> What the exercise asks
Please repeat the items from the line with "genus: Anagallis" to the line with "determined by: Norris, James N.", swapping "catalogue / barcode" for "catalog / barcode" and changing nothing else. Give only those lines.

> Dataset records
■ ■ ■
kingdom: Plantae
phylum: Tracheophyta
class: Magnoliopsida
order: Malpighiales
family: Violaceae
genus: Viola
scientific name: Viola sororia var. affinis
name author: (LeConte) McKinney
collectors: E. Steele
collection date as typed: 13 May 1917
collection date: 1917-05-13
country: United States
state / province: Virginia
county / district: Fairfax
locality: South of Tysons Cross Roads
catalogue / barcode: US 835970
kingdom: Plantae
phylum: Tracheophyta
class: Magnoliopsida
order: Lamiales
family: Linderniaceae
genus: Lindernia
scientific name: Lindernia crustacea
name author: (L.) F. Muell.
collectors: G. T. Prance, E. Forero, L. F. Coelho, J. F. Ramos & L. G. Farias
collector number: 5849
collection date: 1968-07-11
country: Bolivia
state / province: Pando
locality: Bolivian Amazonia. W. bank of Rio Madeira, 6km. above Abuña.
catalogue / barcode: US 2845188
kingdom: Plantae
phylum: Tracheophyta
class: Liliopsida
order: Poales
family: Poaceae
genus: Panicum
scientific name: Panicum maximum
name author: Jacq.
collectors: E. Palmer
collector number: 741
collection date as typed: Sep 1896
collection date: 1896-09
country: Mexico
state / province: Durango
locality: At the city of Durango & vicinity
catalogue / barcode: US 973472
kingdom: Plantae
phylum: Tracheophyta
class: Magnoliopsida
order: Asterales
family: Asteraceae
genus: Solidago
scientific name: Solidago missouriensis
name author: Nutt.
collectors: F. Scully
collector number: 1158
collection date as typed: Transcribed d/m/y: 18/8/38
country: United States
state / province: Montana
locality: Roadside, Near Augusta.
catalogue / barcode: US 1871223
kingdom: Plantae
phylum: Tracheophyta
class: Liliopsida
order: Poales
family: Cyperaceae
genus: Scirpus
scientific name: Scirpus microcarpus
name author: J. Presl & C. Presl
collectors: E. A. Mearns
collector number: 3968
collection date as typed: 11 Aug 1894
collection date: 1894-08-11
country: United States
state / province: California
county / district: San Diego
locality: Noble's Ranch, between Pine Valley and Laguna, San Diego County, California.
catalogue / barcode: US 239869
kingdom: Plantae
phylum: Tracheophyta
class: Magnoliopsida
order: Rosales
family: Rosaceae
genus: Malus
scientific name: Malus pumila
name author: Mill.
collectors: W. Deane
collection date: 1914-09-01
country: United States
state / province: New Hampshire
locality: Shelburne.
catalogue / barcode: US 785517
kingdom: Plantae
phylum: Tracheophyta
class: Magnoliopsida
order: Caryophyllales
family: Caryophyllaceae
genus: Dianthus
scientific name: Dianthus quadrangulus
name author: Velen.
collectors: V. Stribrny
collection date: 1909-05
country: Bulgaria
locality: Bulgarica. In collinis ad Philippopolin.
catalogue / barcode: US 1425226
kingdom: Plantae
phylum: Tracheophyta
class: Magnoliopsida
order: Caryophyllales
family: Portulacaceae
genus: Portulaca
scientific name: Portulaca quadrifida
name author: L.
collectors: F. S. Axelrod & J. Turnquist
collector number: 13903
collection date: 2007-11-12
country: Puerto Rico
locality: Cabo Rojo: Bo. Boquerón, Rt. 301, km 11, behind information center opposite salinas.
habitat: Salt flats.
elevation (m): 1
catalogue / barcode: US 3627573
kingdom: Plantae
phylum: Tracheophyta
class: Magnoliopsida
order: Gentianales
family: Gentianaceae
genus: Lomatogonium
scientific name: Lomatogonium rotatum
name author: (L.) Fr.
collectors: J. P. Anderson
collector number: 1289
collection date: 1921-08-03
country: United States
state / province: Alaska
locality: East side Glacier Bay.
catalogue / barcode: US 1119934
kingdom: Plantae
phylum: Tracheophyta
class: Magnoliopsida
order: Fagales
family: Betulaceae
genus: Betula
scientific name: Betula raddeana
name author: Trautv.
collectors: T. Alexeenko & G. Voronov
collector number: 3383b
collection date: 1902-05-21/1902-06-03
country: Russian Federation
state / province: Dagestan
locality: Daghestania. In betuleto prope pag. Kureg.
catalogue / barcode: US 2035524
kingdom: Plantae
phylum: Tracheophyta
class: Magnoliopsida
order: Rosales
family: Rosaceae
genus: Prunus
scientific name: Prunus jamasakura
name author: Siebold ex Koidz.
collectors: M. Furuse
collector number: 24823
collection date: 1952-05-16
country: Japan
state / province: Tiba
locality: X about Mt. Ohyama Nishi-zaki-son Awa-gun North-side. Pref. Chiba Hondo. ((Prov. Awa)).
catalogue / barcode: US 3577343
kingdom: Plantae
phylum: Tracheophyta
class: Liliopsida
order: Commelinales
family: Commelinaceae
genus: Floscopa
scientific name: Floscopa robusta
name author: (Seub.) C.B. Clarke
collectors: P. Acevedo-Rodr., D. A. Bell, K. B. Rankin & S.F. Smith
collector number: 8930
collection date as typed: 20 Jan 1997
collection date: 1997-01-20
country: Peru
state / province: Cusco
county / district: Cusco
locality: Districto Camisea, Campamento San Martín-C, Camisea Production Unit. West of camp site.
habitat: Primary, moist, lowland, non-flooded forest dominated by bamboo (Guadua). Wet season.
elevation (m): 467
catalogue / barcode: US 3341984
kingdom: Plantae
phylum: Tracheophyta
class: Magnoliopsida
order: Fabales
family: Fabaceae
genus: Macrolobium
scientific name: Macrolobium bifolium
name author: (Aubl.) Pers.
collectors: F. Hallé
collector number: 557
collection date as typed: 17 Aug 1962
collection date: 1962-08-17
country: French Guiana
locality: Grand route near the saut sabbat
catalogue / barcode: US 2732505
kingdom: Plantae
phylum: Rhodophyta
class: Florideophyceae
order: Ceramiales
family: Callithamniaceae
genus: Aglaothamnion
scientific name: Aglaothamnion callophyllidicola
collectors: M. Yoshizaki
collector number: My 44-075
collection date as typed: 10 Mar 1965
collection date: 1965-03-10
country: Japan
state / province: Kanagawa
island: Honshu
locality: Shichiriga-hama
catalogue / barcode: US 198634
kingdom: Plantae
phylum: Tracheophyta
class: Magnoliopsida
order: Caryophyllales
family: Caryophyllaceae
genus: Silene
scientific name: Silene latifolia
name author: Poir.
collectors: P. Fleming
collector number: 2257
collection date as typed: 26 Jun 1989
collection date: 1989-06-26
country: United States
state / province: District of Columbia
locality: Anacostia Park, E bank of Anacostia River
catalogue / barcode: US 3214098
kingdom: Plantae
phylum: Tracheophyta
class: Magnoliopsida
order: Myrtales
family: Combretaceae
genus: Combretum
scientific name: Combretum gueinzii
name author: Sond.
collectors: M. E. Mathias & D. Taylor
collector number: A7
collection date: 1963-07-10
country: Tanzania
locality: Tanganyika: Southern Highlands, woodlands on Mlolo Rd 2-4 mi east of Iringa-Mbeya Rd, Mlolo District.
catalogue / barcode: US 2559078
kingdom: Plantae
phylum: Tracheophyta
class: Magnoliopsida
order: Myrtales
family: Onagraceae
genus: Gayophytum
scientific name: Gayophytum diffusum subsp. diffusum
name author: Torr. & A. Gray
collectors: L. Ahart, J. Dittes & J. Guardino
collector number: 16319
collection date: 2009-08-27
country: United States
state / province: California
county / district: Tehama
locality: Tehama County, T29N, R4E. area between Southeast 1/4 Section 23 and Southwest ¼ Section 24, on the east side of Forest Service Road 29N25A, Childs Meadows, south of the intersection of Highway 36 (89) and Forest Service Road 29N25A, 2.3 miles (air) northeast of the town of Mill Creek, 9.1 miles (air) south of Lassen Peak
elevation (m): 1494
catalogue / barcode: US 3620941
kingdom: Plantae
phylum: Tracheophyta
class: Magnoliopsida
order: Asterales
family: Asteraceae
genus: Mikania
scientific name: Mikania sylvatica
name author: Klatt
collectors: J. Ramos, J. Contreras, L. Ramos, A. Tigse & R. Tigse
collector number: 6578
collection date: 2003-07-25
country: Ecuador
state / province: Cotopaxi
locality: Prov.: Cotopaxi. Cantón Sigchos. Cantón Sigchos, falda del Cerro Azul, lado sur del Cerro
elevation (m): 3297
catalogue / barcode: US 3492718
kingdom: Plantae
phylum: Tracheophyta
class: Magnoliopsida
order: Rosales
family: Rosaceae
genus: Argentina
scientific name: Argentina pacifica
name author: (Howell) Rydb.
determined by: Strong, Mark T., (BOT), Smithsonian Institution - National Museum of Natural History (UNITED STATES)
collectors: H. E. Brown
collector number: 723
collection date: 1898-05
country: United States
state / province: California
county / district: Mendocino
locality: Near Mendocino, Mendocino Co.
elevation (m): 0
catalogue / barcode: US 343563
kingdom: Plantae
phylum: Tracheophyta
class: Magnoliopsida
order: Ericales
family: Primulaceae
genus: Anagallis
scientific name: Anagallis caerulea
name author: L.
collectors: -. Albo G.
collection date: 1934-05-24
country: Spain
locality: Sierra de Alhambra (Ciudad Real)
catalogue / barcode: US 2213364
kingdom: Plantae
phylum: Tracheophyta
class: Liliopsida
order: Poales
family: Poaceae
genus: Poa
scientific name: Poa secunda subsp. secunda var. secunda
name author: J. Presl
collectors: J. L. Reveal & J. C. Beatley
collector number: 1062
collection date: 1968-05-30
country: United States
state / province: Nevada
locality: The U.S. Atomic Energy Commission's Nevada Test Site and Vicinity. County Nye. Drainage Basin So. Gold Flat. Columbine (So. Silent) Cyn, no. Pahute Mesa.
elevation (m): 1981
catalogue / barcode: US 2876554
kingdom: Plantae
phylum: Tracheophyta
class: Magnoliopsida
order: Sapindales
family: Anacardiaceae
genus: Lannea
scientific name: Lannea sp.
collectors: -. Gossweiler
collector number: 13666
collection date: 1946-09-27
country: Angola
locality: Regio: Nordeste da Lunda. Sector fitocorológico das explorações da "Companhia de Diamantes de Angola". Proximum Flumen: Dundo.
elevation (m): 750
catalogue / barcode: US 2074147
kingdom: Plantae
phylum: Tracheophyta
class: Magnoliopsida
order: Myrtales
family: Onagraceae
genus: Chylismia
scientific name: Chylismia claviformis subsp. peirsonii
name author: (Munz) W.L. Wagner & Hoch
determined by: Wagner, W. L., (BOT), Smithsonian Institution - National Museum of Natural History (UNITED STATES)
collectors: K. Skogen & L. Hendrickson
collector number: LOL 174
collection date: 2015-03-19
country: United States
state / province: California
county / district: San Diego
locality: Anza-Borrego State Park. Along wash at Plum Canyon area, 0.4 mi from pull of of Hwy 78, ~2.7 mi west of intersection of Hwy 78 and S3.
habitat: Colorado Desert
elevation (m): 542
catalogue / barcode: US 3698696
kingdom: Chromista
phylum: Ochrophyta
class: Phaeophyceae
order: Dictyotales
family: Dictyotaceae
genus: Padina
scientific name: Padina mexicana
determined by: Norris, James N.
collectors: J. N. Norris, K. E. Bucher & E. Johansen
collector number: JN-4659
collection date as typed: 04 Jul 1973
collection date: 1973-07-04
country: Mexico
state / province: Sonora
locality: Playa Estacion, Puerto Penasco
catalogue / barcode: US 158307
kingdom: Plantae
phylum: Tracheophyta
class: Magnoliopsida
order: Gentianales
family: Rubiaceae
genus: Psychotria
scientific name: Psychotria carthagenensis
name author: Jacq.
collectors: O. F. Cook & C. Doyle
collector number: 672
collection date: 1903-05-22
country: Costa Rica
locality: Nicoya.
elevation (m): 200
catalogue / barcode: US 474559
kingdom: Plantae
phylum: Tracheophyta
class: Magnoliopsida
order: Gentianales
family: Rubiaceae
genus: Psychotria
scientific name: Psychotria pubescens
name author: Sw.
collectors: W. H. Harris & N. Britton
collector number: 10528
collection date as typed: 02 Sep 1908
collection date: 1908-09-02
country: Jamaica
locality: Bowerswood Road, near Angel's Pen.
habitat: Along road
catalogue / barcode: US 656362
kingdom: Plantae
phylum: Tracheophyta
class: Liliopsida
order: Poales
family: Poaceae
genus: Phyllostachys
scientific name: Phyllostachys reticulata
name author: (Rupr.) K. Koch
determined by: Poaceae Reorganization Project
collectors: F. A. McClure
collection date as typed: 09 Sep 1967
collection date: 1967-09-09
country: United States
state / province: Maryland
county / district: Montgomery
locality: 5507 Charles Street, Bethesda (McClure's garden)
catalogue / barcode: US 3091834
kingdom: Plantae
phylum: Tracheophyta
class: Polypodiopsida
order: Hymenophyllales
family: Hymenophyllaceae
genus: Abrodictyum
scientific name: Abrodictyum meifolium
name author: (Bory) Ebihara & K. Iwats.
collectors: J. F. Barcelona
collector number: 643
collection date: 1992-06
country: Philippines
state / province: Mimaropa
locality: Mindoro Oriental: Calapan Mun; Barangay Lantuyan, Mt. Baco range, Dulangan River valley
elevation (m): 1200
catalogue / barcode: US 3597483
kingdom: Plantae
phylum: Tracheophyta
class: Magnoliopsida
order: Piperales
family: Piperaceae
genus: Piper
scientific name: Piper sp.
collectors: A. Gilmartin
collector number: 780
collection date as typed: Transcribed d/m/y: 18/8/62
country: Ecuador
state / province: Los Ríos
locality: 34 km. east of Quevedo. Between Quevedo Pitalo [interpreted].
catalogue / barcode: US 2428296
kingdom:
■ ■ ■
> Reply
genus: Anagallis
scientific name: Anagallis caerulea
name author: L.
collectors: -. Albo G.
collection date: 1934-05-24
country: Spain
locality: Sierra de Alhambra (Ciudad Real)
catalog / barcode: US 2213364
kingdom: Plantae
phylum: Tracheophyta
class: Liliopsida
order: Poales
family: Poaceae
genus: Poa
scientific name: Poa secunda subsp. secunda var. secunda
name author: J. Presl
collectors: J. L. Reveal & J. C. Beatley
collector number: 1062
collection date: 1968-05-30
country: United States
state / province: Nevada
locality: The U.S. Atomic Energy Commission's Nevada Test Site and Vicinity. County Nye. Drainage Basin So. Gold Flat. Columbine (So. Silent) Cyn, no. Pahute Mesa.
elevation (m): 1981
catalog / barcode: US 2876554
kingdom: Plantae
phylum: Tracheophyta
class: Magnoliopsida
order: Sapindales
family: Anacardiaceae
genus: Lannea
scientific name: Lannea sp.
collectors: -. Gossweiler
collector number: 13666
collection date: 1946-09-27
country: Angola
locality: Regio: Nordeste da Lunda. Sector fitocorológico das explorações da "Companhia de Diamantes de Angola". Proximum Flumen: Dundo.
elevation (m): 750
catalog / barcode: US 2074147
kingdom: Plantae
phylum: Tracheophyta
class: Magnoliopsida
order: Myrtales
family: Onagraceae
genus: Chylismia
scientific name: Chylismia claviformis subsp. peirsonii
name author: (Munz) W.L. Wagner & Hoch
determined by: Wagner, W. L., (BOT), Smithsonian Institution - National Museum of Natural History (UNITED STATES)
collectors: K. Skogen & L. Hendrickson
collector number: LOL 174
collection date: 2015-03-19
country: United States
state / province: California
county / district: San Diego
locality: Anza-Borrego State Park. Along wash at Plum Canyon area, 0.4 mi from pull of of Hwy 78, ~2.7 mi west of intersection of Hwy 78 and S3.
habitat: Colorado Desert
elevation (m): 542
catalog / barcode: US 3698696
kingdom: Chromista
phylum: Ochrophyta
class: Phaeophyceae
order: Dictyotales
family: Dictyotaceae
genus: Padina
scientific name: Padina mexicana
determined by: Norris, James N.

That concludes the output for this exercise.